Inhalé lentamente por la nariz y aparté la vista de él. A través de un pequeño espacio entre las cortinas, observé el exterior.

Anocheció.

Me obligué a mantener la calma, a fingir una compostura que no sentía, a no darle importancia a mi aspecto bajo esa mirada que me atravesaba como un cuchillo lento. Me acomodé en el sillón y pasé ambas manos sobre mi rostro, dejando escapar un bostezo que no disipó la tensión.

Aún no podía hablar. No después de haber dormido de esa manera tan rígida e incómoda. No con la garganta tan cerrada.

Dégel no apartaba los ojos de mí. Su mirada era inexpresiva y serena.

Yo ya sabía lo que quería decirle, las palabras que había ensayado en mi cabeza desde el instante en que lo vi mirándome. Sabía cómo deseaba manejar la situación. Pero al verlo contraer la mandíbula, al notar cómo fruncía los labios con un gesto contenido, entendí que él sería quien tendría la osadía de romper primero aquel silencio.

—¿Descansaste? —preguntó al fin, con una voz baja, casi neutra, pero cargada de un filo imperceptible.

Me quedé quieta. Había algo en su tono que me obligaba a repensar cada palabra.

Pasé la lengua por mis labios resecos y me limité a mirarlo. Su serena rigidez me incomodaba más que cualquier agresión abierta.

El silencio volvió a extenderse entre nosotros.

—Gracias por cuidarme —dijo, y recorrió con la mirada la habitación—; por dejarme entrar, por salvarme la vida.

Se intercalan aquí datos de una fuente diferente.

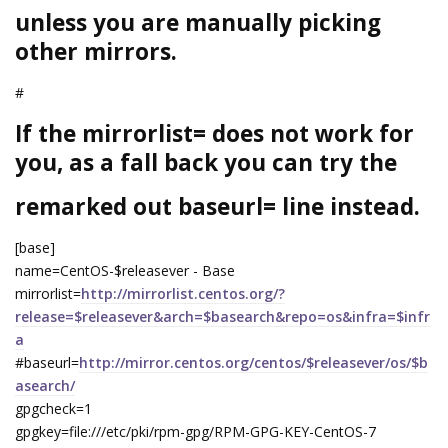
unless you are manually picking
other mirrors.
#
If the mirrorlist= does not work for
you, as a fall back you can try the
remarked out baseurl= line instead.
[base]
name=CentOS-$releasever - Base
mirrorlist=
http://mirrorlist.centos.org/?
release=$releasever&arch=$basearch&repo=os&infra=$infr
a
#baseurl=
http://mirror.centos.org/centos/$releasever/os/$b
asearch/
gpgcheck=1
gpgkey=file:///etc/pki/rpm-gpg/RPM-GPG-KEY-CentOS-7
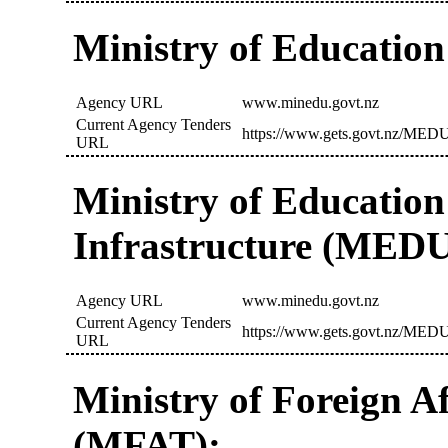
Ministry of Educatio
Agency URL
www.minedu.govt.nz
Current Agency Tenders
https://www.gets.govt.nz/MEDU
URL
Ministry of Education
Infrastructure (MED
Agency URL
www.minedu.govt.nz
Current Agency Tenders
https://www.gets.govt.nz/MEDU
URL
Ministry of Foreign A
(MFAT):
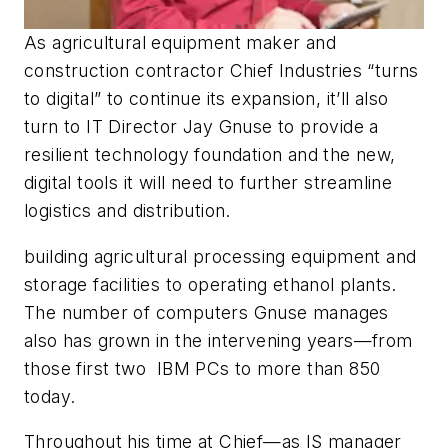
As agricultural equipment maker and
construction contractor Chief Industries “turns
to digital” to continue its expansion, it’ll also
turn to IT Director Jay Gnuse to provide a
resilient technology foundation and the new,
digital tools it will need to further streamline
logistics and distribution.
building agricultural processing equipment and
storage facilities to operating ethanol plants.
The number of computers Gnuse manages
also has grown in the intervening years—from
those first two IBM PCs to more than 850
today.
Throughout his time at Chief—as IS manager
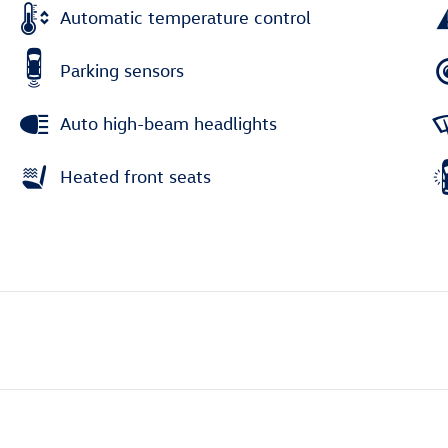
Automatic temperature control
Parking sensors
Auto high-beam headlights
Heated front seats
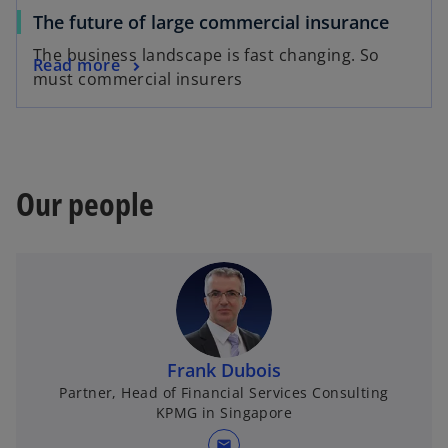
The future of large commercial insurance
The business landscape is fast changing. So
Read more
must commercial insurers
Our people
Frank Dubois
Partner, Head of Financial Services Consulting
KPMG in Singapore
mail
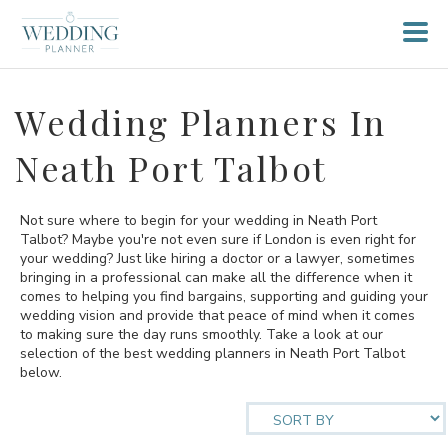
Wedding Planners In
Neath Port Talbot
Not sure where to begin for your wedding in Neath Port
Talbot? Maybe you're not even sure if London is even right for
your wedding? Just like hiring a doctor or a lawyer, sometimes
bringing in a professional can make all the difference when it
comes to helping you find bargains, supporting and guiding your
wedding vision and provide that peace of mind when it comes
to making sure the day runs smoothly. Take a look at our
selection of the best wedding planners in Neath Port Talbot
below.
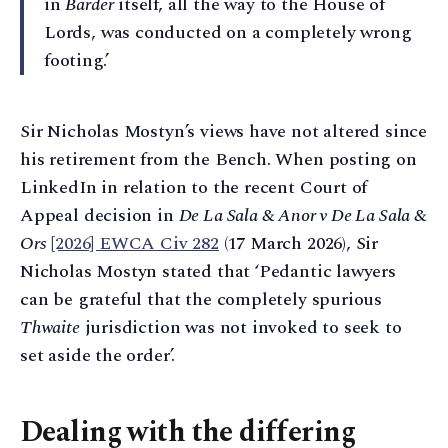
in
Barder
itself, all the way to the House of
Lords, was conducted on a completely wrong
footing.’
Sir Nicholas Mostyn’s views have not altered since
his retirement from the Bench. When posting on
LinkedIn in relation to the recent Court of
Appeal decision in
De La Sala & Anor v De La Sala &
Ors
[2026] EWCA Civ 282
(17 March 2026), Sir
Nicholas Mostyn stated that ‘Pedantic lawyers
can be grateful that the completely spurious
Thwaite
jurisdiction was not invoked to seek to
set aside the order’.
Dealing with the differing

La espalda me dolía, no sentía las piernas y tenía hambre. Todo eso bastó para que olvidara mis intenciones previas de echarlo de mi casa, al verlo aparentemente repuesto.

«¿Salvarle la vida…?».

El pensamiento se quedó suspendido en mi mente mientras me encontraba con sus ojos negros por un instante. Intenté acomodarme, inquieta.

—¿Te sientes mejor?

Me incliné para tocar su cuello y su frente con él dorso de mi mano, quitándola al instante.

—Aún tienes un poco de fiebre.

Lo observé, esperando una respuesta. Mantener mi mirada fija en él fue un acto de paciencia, porque él optó por guardar silencio hasta impacientarme.